Le pétrole a déjà provoqué des guerres. Il pourrait contribuer à mettre fin à l’un des embargos les plus anciens et les plus controversés de la planète: celui qu’impose Washington à Cuba depuis 1962. Comme le souligne l’International Herald Tribune de vendredi, Cuba prévoit d’exploiter un grand champ pétrolier au nord de l’île des Caraïbes et à quelque 95 km des côtes de Floride. Les réserves de ce champ enfouies à 9,7 km de profondeur sont estimées à 5 milliards de barils de pétrole et à 280 milliards de mètres cubes de gaz. Dans quelques années, on pense que Cuba pourrait produire jusqu’à 525000 barils par jour, une quantité qui le rendrait plus indépendant du Venezuela, qui continue à l’alimenter substantiellement en hydrocarbures.
Gros consommateurs d’or noir, les Etats-Unis peinent à cacher leur intérêt. Mais en raison de l’embargo, des contrats de plusieurs milliards de dollars pourraient échapper aux compagnies pétrolières américaines. Cité par le quotidien américain, Kirby Jones, consultant, le déclare sans ambages: «C’est la première fois que le maintien de l’embargo pourrait coûter aux Etats-Unis. Nous avons besoin de pétrole, d’où qu’il vienne. Et là, il se trouve à 90 km de nos côtes.»
Technologie américaine
Plusieurs facteurs peuvent changer radicalement les relations entre Washington et La Havane. Au plan économique et énergétique, les Etats-Unis ont un intérêt manifeste à coopérer avec Cuba pour exploiter les ressources pétrolifères cubaines. D’un point de vue technologique, La Havane ne dispose pas du savoir-faire nécessaire, car il s’agit là d’exploitation en eau profonde qui requiert des techniques sophistiquées. Les compagnies pétrolières américaines sont à la pointe en la matière. Au niveau environnemental, l’exploitation offshore par Cuba suscite des inquiétudes, car les réserves se trouvent à proximité des Keys, les îles très touristiques de Floride. Contacté par Le Temps, Carlos Saladrigas, codirecteur du Cuban Study Group à Miami, confirme: «En Floride, la crainte d’une pollution des côtes en raison de l’exploitation d’un champ pétrolier par Cuba, provoque un vrai débat environnemental.» On pense que des compagnies américaines seraient plus à même de préserver le milieu marin.

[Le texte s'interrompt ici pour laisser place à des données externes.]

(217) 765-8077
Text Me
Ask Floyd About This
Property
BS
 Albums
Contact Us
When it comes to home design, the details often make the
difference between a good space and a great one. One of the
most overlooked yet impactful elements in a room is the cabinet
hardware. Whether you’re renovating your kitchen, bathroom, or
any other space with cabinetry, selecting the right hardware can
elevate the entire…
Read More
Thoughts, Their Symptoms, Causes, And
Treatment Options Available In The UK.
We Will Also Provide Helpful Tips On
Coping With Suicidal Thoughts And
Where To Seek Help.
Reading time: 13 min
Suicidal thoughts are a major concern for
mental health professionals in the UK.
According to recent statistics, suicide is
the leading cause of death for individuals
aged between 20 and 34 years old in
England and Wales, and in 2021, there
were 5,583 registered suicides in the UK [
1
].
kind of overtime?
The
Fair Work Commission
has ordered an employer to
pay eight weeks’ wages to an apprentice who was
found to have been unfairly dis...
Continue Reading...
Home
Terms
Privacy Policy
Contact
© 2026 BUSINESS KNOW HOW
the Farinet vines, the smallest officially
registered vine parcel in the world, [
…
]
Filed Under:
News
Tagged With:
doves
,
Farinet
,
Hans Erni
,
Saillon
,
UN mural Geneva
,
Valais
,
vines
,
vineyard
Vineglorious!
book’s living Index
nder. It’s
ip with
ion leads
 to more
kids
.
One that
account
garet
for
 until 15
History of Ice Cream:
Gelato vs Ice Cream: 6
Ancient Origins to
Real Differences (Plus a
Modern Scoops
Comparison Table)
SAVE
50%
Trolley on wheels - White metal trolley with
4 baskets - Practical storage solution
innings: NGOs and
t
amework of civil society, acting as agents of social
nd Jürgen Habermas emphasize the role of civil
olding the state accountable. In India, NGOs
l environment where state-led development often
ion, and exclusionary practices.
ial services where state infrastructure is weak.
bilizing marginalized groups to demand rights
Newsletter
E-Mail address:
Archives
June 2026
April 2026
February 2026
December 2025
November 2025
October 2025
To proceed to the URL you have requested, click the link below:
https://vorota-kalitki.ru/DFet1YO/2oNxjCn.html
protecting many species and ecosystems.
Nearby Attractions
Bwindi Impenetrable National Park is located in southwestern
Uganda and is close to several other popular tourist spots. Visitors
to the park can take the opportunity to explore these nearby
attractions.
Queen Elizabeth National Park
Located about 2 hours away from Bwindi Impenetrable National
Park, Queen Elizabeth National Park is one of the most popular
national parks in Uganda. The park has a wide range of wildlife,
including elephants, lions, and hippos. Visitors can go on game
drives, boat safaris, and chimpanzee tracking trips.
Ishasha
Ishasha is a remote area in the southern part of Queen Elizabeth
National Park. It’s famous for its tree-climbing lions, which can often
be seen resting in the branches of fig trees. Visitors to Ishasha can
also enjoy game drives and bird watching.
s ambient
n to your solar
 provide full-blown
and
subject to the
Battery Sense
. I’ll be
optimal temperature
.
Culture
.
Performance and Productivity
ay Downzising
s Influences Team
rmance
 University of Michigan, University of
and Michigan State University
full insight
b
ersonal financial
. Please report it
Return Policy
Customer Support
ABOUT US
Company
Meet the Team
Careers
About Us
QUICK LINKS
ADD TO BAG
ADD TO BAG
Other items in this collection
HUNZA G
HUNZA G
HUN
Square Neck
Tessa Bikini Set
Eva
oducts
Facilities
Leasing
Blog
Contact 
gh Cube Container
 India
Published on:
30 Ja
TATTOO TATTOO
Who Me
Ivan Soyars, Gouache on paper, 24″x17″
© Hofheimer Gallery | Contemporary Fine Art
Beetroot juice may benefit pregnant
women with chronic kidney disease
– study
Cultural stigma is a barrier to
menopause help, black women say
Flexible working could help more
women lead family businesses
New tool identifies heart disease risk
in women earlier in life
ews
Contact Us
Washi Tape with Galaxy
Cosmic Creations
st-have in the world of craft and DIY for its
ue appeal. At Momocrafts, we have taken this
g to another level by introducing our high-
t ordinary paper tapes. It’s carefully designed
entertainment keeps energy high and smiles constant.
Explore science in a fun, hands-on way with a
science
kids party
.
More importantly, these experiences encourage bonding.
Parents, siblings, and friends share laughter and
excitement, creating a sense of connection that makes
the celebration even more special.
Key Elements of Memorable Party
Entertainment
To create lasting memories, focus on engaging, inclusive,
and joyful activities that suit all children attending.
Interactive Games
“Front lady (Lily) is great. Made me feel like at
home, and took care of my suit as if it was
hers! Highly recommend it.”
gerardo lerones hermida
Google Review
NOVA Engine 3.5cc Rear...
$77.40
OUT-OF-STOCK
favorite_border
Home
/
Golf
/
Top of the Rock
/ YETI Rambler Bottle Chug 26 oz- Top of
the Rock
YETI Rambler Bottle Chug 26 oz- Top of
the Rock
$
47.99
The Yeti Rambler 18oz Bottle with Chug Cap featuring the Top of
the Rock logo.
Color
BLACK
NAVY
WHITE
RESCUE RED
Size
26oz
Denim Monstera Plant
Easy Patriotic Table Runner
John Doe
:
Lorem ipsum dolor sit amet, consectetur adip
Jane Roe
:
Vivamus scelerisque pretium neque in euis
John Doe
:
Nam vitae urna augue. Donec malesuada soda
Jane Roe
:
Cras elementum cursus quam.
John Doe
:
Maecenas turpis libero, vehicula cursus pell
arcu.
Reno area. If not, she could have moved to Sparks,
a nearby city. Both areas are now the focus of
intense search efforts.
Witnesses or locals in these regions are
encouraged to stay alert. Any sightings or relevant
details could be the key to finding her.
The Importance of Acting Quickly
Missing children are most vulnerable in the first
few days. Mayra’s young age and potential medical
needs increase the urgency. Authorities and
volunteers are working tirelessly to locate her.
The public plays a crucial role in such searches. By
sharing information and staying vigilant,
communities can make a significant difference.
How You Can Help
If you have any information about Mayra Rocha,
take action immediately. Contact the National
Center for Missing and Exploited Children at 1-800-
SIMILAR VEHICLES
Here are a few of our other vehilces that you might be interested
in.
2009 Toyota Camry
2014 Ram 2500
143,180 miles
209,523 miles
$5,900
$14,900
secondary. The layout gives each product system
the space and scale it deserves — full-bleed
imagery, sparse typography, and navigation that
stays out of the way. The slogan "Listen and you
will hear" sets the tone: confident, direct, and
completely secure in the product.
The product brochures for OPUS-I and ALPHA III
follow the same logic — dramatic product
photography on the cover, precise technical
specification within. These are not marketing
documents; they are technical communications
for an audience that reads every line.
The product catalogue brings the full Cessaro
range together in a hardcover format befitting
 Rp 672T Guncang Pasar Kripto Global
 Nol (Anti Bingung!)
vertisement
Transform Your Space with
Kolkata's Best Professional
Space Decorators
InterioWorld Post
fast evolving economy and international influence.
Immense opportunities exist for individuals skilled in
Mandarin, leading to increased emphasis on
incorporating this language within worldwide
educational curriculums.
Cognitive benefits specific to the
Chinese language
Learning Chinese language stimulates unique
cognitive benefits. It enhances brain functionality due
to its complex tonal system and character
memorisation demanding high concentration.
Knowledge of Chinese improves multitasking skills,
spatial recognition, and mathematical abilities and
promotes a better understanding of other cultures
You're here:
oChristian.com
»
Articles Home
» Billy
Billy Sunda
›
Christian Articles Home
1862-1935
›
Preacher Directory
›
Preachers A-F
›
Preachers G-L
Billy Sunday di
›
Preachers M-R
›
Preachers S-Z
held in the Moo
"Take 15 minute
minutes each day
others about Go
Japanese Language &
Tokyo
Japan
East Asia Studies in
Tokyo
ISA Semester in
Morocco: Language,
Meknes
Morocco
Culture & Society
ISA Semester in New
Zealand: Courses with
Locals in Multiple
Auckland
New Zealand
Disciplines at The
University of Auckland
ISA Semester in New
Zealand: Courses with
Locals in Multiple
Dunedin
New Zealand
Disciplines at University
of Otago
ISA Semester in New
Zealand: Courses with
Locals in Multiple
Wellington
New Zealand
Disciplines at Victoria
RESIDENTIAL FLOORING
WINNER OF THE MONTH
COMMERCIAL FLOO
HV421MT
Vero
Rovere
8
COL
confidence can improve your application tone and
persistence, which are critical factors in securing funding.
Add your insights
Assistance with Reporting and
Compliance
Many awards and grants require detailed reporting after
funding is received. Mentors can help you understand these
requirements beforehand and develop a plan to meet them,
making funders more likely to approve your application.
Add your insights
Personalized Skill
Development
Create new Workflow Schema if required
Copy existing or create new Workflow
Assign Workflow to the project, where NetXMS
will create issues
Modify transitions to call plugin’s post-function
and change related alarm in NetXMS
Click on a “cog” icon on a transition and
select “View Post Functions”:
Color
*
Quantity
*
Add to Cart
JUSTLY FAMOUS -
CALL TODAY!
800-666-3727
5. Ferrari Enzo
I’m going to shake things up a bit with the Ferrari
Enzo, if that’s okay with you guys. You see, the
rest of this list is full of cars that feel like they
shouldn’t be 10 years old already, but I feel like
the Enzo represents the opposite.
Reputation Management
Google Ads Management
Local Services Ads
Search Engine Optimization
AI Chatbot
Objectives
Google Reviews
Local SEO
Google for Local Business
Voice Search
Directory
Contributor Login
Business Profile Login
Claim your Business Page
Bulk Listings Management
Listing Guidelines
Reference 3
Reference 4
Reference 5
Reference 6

Mais à Washington, rien n’est encore acquis. Plusieurs républicains s’évertuent au contraire à agiter l’épouvantail cubain. Jeudi, le vice-président américain Dick Cheney a même dû avouer qu’il s’était fourvoyé en affirmant que les Chinois foraient déjà sur le champ pétrolier en question. Pour l’heure, toutefois, personne n’exploite. Les six compagnies étrangères (Espagne, Inde et Norvège) qui ont obtenu les concessions du gouvernement cubain ne commenceront l’exploitation qu’à partir de 2009. La société chinoise Sinopac n’a pour sa part mené que des travaux de prospection à l’ouest de Cuba.
Du côté de La Havane, où l’on a longtemps avancé que l’embargo avait coûté 89000 millions de dollars, mais qui permet tout de même aujourd’hui d’importer 36% des besoins alimentaires cubains, on ne semble pas réfractaire à l’idée de faire des affaires avec des sociétés comme Exxon Mobil. En 2006, à Mexico, Cuba avait déclaré être prêt à accueillir des Américains pour exploiter les champs. Carlos Saladrigas met cependant en garde: «Il n’y aura pas de levée de l’embargo avant le départ de Bush.»